How to manually delete the intermediate tensor in the computational graph in pytorch?

Hi everyone, in my implementation of my model, which consists of several resnet-block-like blocks and arbitrary skip connections from previous blocks. Just like this:

My problem is, although the model parameters itself doesn’t take a lot of the GPU memory(about 2000MB), the intermedia memory can be very large(total can be around 16G with input of size [2,5,32,224,224]) which always caused OOM. My ‘forward’ inplementation is like this.

    def forward(self, x):
        b, c, t, d1, d2 = x.size()
        x = x.permute(0, 2, 1, 3, 4).contiguous()
        x = x.view(b *t, c, d1, d2)
        self.output_data[-1] = x[:, 0:3, :, :]
        self.output_data[-2] = x[:, 3:5, :, :]
        for idx, node in enumerate(self.net):
            self._prepare_input(idx)
            self.output_data[idx] = node(self.input_data[idx])
            del self.input_data[idx]
            torch.cuda.empty_cache()
        return self.output_data[self.num_node - 1]
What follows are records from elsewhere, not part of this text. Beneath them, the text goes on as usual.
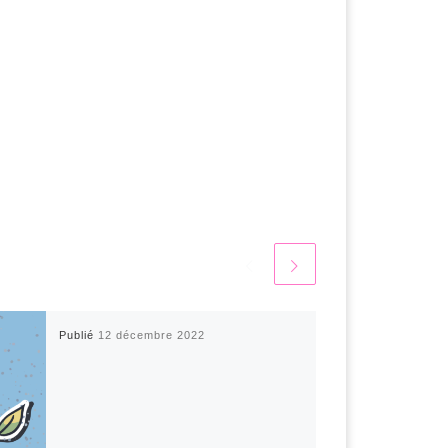
Publié
12 décembre 2022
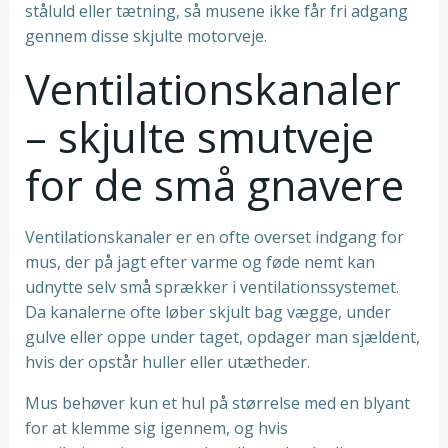
ståluld eller tætning, så musene ikke får fri adgang
gennem disse skjulte motorveje.
Ventilationskanaler
– skjulte smutveje
for de små gnavere
Ventilationskanaler er en ofte overset indgang for
mus, der på jagt efter varme og føde nemt kan
udnytte selv små sprækker i ventilationssystemet.
Da kanalerne ofte løber skjult bag vægge, under
gulve eller oppe under taget, opdager man sjældent,
hvis der opstår huller eller utætheder.
Mus behøver kun et hul på størrelse med en blyant
for at klemme sig igennem, og hvis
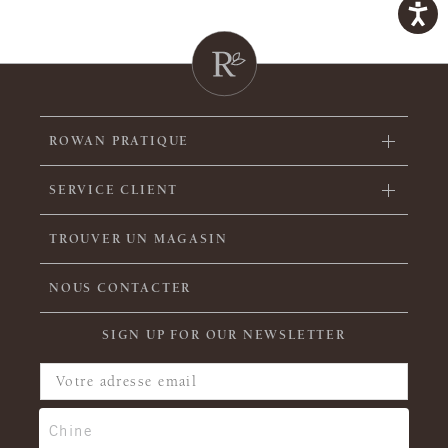
ROWAN PRATIQUE
SERVICE CLIENT
TROUVER UN MAGASIN
NOUS CONTACTER
SIGN UP FOR OUR NEWSLETTER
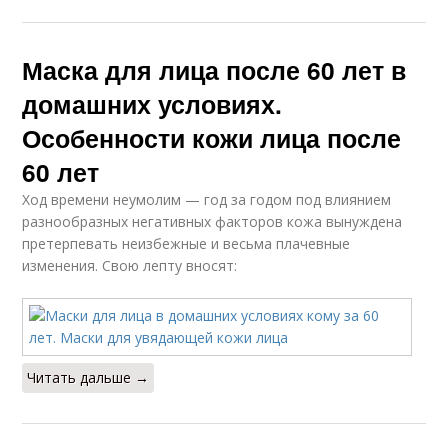
Маска для лица после 60 лет в
домашних условиях.
Особенности кожи лица после
60 лет
Ход времени неумолим — год за годом под влиянием
разнообразных негативных факторов кожа вынуждена
претерпевать неизбежные и весьма плачевные
изменения. Свою лепту вносят:
Читать дальше →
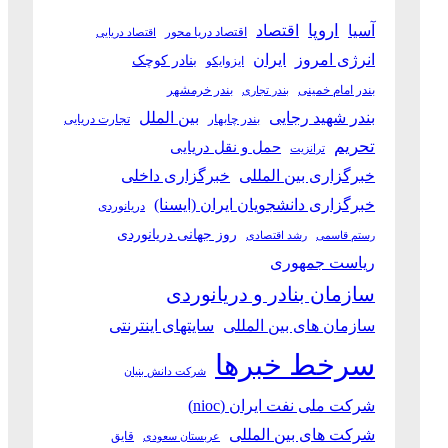
آسیا
اروپا
اقتصاد
اقتصاد دریا محور
اقتصاد دریایی
انرژی امروز
ایران
بنادر کوچک
ایزوایکو
بندر امام خمینی
بندر خرمشهر
بندر تجاری
بین الملل
بندر شهید رجایی
بندر چابهار
تجارت دریایی
تحریم
حمل و نقل دریایی
ترانزیت
خبرگزاری بین المللی
خبرگزاری داخلی
خبرگزاری دانشجویان ایران (ایسنا)
دریانوردی
روز جهانی دریانوردی
رستم قاسمی
رشد اقتصادی
ریاست جمهوری
سازمان بنادر و دریانوردی
سازمان های بین المللی
سایتهای اینترنتی
سرخط خبرها
شرکت دانش بنیان
شرکت ملی نفت ایران (nioc)
شرکت های بین المللی
قایق
عربستان سعودی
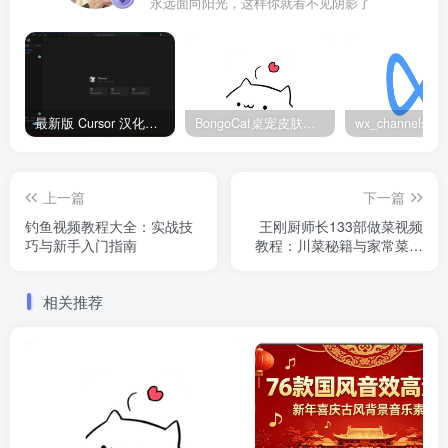
永远面向阳光，这样你就看不见阴影了
最新版 Cursor 汉化设置中文教程（两种简单方法，附中文语言包下载）
BongoCat桌宠皮肤包大全：20款主题皮肤免费下载
上一篇
下一篇
钓鱼视频教程大全：实战技
王刚厨师长133部做菜视频
巧与新手入门指南
教程：川菜秘籍与家常菜谱
大全
相关推荐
    def _prepare_input(self, node_idx):
        sum_tensor = None
        for i, input_idx in enumerate(self.node_list[node_idx]["input"]):
            input_data = self.output_data[input_idx]

            if input_idx != -1 and input_idx != -2:
                #logger.info("DEBUG4: data from {} to {}".format(input_idx, node_idx))
                adjust_model = self.adjust_modules[node_idx][i]
                input_data = adjust_model(input_data)
                if node_idx != self.num_node - 1:
                    input_data = input_data * torch.sigmoid(self.arch_weight[node_idx][input_idx])

            if node_idx == self.num_node -1:
                if sum_tensor is None:
                    sum_tensor = input_data
                else:
                    sum_tensor = torch.cat((sum_tensor, input_data), 1) # Concat along dim: Channel
            else:
                if sum_tensor is None:
                    sum_tensor = input_data
                else:
                    sum_tensor += input_data
        self.input_data[node_idx] = sum_tensor

My nn.Module has two actual sub-module, one named self.net which is a ModuleList, storing all the nodes. And another called self.adjust_nodes which is a 2-D ModuleList, storing the corresponding bottleneck and pooling layers to adjust the tensor size from “i”-th node to “j”-th node.

As you can see, I use two dicts: self.input_data adn self.output_data to store the intermedia data tensors. The inputs to each nodes can have different tensor size, therefore I transform all of them into same size by some pooling and bottleneck in the _prepare_input function. I store the output of each node for further use if it is directed to the blocks behind.

Although I try to use del and empty_cache to delete the input tensor which has been used and will never be used again, the memory still keeps as high as always.

Is there other more sophisticated way to implement such model, or is there any other way to manipulate the memory freely? Thanks!